**Data extracts**
-=-=-=-=-

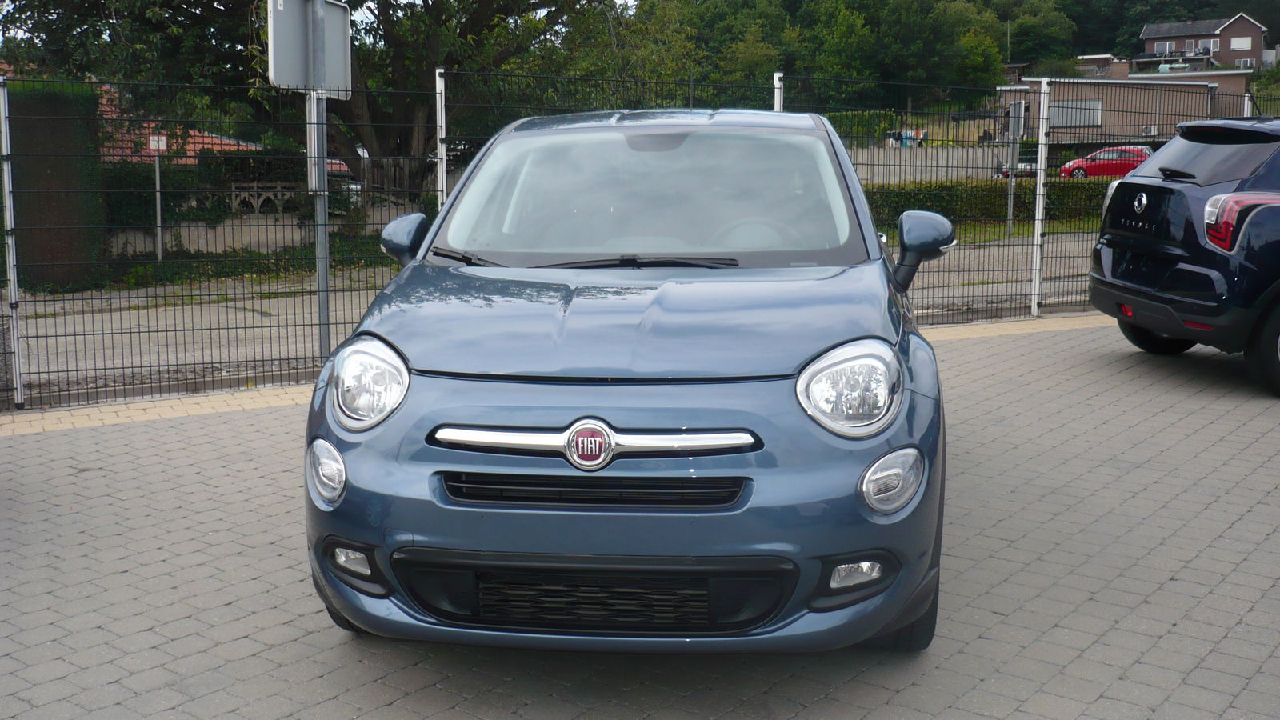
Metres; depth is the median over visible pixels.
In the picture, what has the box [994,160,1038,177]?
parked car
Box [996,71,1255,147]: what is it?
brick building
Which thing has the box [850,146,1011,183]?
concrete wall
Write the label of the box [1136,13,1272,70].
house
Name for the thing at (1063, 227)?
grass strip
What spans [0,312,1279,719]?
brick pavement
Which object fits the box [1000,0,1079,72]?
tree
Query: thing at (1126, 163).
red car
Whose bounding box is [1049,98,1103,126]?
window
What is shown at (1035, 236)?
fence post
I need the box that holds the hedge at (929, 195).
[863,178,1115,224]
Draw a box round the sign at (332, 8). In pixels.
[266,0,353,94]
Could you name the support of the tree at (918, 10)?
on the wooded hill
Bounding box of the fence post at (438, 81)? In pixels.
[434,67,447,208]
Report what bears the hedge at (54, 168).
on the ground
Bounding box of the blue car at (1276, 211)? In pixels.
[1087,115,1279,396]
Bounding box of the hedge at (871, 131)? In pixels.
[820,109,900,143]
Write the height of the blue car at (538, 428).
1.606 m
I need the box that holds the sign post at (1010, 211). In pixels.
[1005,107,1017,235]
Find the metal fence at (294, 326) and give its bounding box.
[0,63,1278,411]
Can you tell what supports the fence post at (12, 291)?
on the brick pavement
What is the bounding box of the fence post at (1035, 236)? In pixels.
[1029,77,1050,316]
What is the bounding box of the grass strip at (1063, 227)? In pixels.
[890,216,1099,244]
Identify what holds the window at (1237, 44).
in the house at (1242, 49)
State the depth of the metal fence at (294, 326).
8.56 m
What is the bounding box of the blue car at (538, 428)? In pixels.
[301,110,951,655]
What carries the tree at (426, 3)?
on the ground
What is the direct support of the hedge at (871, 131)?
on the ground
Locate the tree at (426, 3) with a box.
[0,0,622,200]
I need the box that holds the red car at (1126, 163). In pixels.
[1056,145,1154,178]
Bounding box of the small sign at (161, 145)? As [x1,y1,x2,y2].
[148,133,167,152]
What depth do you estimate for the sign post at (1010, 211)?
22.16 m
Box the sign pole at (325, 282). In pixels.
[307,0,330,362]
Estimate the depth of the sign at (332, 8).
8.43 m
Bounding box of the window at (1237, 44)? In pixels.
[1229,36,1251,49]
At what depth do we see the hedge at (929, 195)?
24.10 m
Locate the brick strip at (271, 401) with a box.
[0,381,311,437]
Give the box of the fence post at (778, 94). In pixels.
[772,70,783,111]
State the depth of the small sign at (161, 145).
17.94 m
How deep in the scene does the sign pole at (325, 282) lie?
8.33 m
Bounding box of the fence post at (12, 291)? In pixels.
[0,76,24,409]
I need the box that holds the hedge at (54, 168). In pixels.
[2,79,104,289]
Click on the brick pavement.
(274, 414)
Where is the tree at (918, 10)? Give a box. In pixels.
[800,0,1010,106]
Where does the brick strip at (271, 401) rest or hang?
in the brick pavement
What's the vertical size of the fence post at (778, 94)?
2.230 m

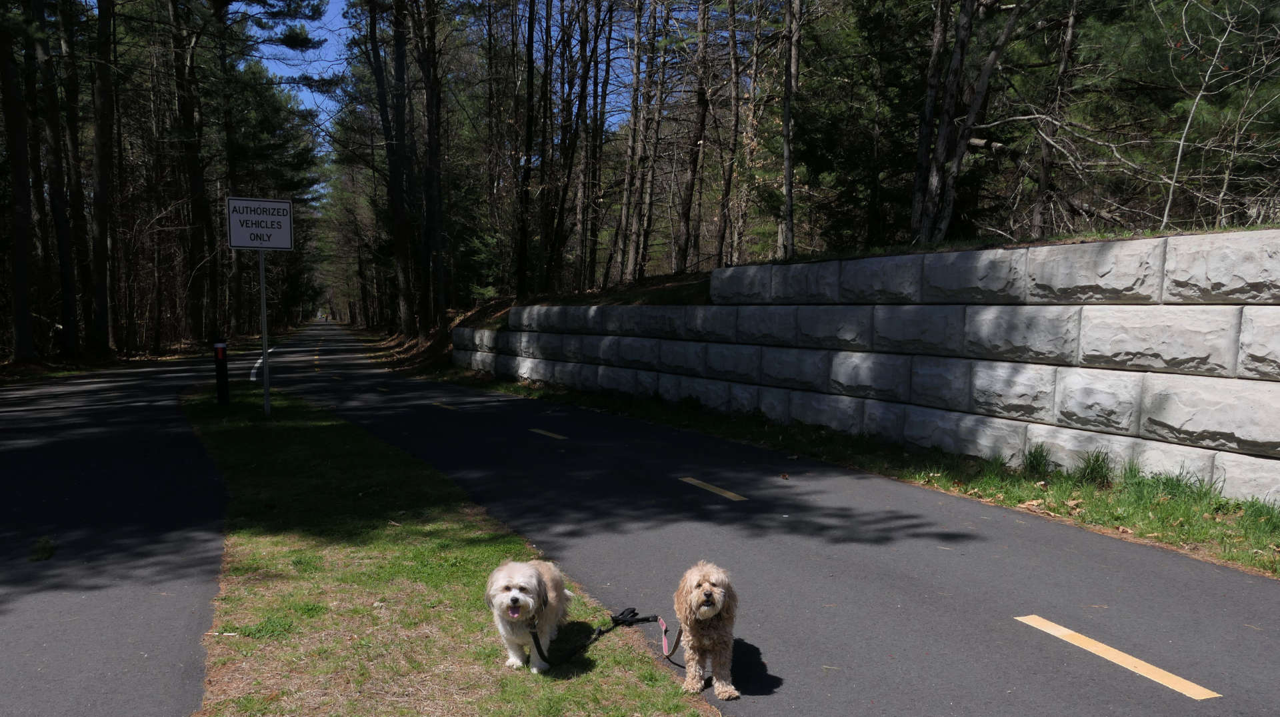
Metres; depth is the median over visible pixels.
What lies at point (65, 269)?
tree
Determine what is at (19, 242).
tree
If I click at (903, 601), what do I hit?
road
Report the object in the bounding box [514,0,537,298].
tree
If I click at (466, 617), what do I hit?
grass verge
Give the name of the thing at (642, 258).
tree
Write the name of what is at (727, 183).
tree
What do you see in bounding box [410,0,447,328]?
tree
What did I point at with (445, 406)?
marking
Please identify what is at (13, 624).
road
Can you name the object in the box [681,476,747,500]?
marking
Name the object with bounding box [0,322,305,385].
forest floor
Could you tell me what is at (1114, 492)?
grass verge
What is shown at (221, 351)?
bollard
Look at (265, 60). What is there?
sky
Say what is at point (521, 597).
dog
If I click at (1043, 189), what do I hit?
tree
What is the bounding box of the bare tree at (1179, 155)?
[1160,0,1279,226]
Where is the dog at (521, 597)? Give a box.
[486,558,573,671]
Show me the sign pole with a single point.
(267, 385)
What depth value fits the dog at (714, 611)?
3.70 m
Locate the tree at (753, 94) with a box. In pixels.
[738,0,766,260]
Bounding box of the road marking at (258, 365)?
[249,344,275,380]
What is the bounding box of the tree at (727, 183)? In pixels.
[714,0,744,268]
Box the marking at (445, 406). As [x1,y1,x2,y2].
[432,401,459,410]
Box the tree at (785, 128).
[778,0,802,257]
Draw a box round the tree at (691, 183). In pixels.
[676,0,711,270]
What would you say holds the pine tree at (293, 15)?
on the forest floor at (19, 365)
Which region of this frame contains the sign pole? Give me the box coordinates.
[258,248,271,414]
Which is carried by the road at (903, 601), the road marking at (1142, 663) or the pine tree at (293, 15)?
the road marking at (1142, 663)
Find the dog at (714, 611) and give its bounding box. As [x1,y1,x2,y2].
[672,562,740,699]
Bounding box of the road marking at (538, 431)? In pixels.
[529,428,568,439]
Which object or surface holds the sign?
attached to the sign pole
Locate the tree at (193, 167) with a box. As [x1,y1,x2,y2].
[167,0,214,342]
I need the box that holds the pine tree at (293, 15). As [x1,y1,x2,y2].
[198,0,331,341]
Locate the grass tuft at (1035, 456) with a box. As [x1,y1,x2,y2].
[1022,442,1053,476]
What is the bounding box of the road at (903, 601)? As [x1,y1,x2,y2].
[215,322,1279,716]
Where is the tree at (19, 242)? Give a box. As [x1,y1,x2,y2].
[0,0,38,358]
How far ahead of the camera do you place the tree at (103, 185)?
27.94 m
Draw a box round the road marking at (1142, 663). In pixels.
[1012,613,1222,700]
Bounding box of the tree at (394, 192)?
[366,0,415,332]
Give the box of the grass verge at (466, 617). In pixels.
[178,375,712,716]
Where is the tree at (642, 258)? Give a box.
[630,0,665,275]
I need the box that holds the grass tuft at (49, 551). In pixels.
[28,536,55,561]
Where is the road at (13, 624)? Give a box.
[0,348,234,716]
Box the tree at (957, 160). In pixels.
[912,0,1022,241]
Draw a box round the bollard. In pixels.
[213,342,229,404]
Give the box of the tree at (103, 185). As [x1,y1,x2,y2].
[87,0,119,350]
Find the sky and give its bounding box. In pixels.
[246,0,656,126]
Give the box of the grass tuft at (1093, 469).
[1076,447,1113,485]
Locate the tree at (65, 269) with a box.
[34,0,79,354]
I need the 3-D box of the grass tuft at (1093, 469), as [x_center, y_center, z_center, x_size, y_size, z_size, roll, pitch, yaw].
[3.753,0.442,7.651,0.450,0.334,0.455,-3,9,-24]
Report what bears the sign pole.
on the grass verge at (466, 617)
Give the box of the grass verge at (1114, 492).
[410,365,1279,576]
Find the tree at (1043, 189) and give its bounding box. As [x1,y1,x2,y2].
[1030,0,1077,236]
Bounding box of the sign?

-=-=-=-=-

**Task statement**
The listing above must be retyped word for word, without the pictures.

**Written solution**
Metres; depth is the median over visible pixels.
In the picture, what has the box [994,160,1038,177]?
parked car
Box [996,71,1255,147]: what is it?
brick building
Which thing has the box [850,146,1011,183]?
concrete wall
Write the label of the box [1136,13,1272,70].
house
Name for the thing at (1063, 227)?
grass strip
What spans [0,312,1279,719]?
brick pavement
Which object fits the box [1000,0,1079,72]?
tree
Query: thing at (1126, 163).
red car
Whose bounding box is [1049,98,1103,126]?
window
What is shown at (1035, 236)?
fence post
I need the box that holds the hedge at (929, 195).
[863,178,1115,224]
Draw a box round the sign at (332, 8). In pixels.
[266,0,353,94]
Could you name the support of the tree at (918, 10)?
on the wooded hill
Bounding box of the fence post at (438, 81)? In pixels.
[434,67,447,208]
Report what bears the hedge at (54, 168).
on the ground
Bounding box of the blue car at (1276, 211)? In pixels.
[1087,115,1279,396]
Bounding box of the hedge at (871, 131)? In pixels.
[820,109,900,143]
Write the height of the blue car at (538, 428).
1.606 m
I need the box that holds the sign post at (1010, 211). In pixels.
[1005,107,1017,235]
Find the metal fence at (294, 326) and give its bounding box.
[0,63,1278,411]
Can you tell what supports the fence post at (12, 291)?
on the brick pavement
What is the bounding box of the fence post at (1035, 236)? In pixels.
[1029,77,1050,316]
What is the bounding box of the grass strip at (1063, 227)? In pixels.
[890,216,1099,244]
Identify what holds the window at (1237, 44).
in the house at (1242, 49)
State the depth of the metal fence at (294, 326).
8.56 m
What is the bounding box of the blue car at (538, 428)? In pixels.
[301,110,951,655]
What carries the tree at (426, 3)?
on the ground
What is the direct support of the hedge at (871, 131)?
on the ground
Locate the tree at (426, 3) with a box.
[0,0,622,200]
I need the box that holds the red car at (1126, 163). In pixels.
[1056,145,1154,178]
Bounding box of the small sign at (161, 145)? As [x1,y1,x2,y2].
[148,133,167,152]
What depth do you estimate for the sign post at (1010, 211)?
22.16 m
Box the sign pole at (325, 282). In pixels.
[307,0,330,362]
Estimate the depth of the sign at (332, 8).
8.43 m
Bounding box of the window at (1237, 44)? In pixels.
[1229,36,1251,49]
At what depth do we see the hedge at (929, 195)?
24.10 m
Locate the brick strip at (271, 401) with a box.
[0,381,311,437]
Give the box of the fence post at (778, 94). In pixels.
[772,70,783,111]
State the depth of the small sign at (161, 145).
17.94 m
How deep in the scene does the sign pole at (325, 282) lie?
8.33 m
Bounding box of the fence post at (12, 291)? In pixels.
[0,76,24,409]
I need the box that holds the hedge at (54, 168). In pixels.
[2,79,104,289]
Click on the brick pavement.
(274, 414)
Where is the tree at (918, 10)? Give a box. In pixels.
[800,0,1010,106]
Where does the brick strip at (271, 401) rest or hang?
in the brick pavement
What's the vertical size of the fence post at (778, 94)?
2.230 m

Metres; depth is the median over visible pixels.
What lies at point (65, 269)?
tree
Determine what is at (19, 242).
tree
If I click at (903, 601), what do I hit?
road
Report the object in the bounding box [514,0,537,298].
tree
If I click at (466, 617), what do I hit?
grass verge
Give the name of the thing at (642, 258).
tree
Write the name of what is at (727, 183).
tree
What do you see in bounding box [410,0,447,328]?
tree
What did I point at with (445, 406)?
marking
Please identify what is at (13, 624).
road
Can you name the object in the box [681,476,747,500]?
marking
Name the object with bounding box [0,322,305,385].
forest floor
Could you tell me what is at (1114, 492)?
grass verge
What is shown at (221, 351)?
bollard
Look at (265, 60). What is there?
sky
Say what is at point (521, 597).
dog
If I click at (1043, 189), what do I hit?
tree
What is the bounding box of the bare tree at (1179, 155)?
[1160,0,1279,226]
Where is the dog at (521, 597)? Give a box.
[486,558,573,671]
Show me the sign pole with a single point.
(267, 385)
What depth value fits the dog at (714, 611)?
3.70 m
Locate the tree at (753, 94) with a box. In pixels.
[738,0,766,260]
Bounding box of the road marking at (258, 365)?
[249,344,275,380]
What is the bounding box of the tree at (727, 183)? In pixels.
[714,0,744,268]
Box the marking at (445, 406). As [x1,y1,x2,y2].
[432,401,459,410]
Box the tree at (785, 128).
[778,0,802,257]
Draw a box round the tree at (691, 183). In pixels.
[676,0,711,270]
What would you say holds the pine tree at (293, 15)?
on the forest floor at (19, 365)
Which region of this frame contains the sign pole? Give me the box coordinates.
[258,248,271,414]
Which is carried by the road at (903, 601), the road marking at (1142, 663) or the pine tree at (293, 15)?
the road marking at (1142, 663)
Find the dog at (714, 611) and give its bounding box. As [x1,y1,x2,y2].
[672,562,740,699]
Bounding box of the road marking at (538, 431)? In pixels.
[529,428,568,439]
Which object or surface holds the sign?
attached to the sign pole
Locate the tree at (193, 167) with a box. As [x1,y1,x2,y2].
[167,0,214,342]
I need the box that holds the pine tree at (293, 15). As [x1,y1,x2,y2].
[198,0,331,341]
Locate the grass tuft at (1035, 456) with a box. As [x1,y1,x2,y2].
[1022,442,1053,476]
What is the bounding box of the road at (903, 601)? As [x1,y1,x2,y2].
[215,322,1279,716]
Where is the tree at (19, 242)? Give a box. As [x1,y1,x2,y2].
[0,0,38,358]
How far ahead of the camera do you place the tree at (103, 185)?
27.94 m
Draw a box round the road marking at (1142, 663). In pixels.
[1012,613,1222,700]
Bounding box of the tree at (394, 192)?
[366,0,415,332]
Give the box of the grass verge at (466, 617). In pixels.
[178,375,712,716]
Where is the tree at (642, 258)? Give a box.
[630,0,665,275]
I need the box that holds the grass tuft at (49, 551). In pixels.
[28,536,55,561]
Where is the road at (13, 624)? Give a box.
[0,348,234,716]
Box the tree at (957, 160). In pixels.
[912,0,1022,241]
Draw a box round the bollard. In pixels.
[213,342,229,404]
Give the box of the tree at (103, 185). As [x1,y1,x2,y2].
[87,0,119,350]
Find the sky and give its bounding box. In pixels.
[246,0,656,126]
Give the box of the grass tuft at (1093, 469).
[1076,447,1113,485]
Locate the tree at (65, 269) with a box.
[34,0,79,354]
I need the 3-D box of the grass tuft at (1093, 469), as [x_center, y_center, z_center, x_size, y_size, z_size, roll, pitch, yaw].
[3.753,0.442,7.651,0.450,0.334,0.455,-3,9,-24]
Report what bears the sign pole.
on the grass verge at (466, 617)
Give the box of the grass verge at (1114, 492).
[410,365,1279,576]
Find the tree at (1043, 189) and give its bounding box. As [x1,y1,x2,y2].
[1030,0,1077,236]
Bounding box of the sign?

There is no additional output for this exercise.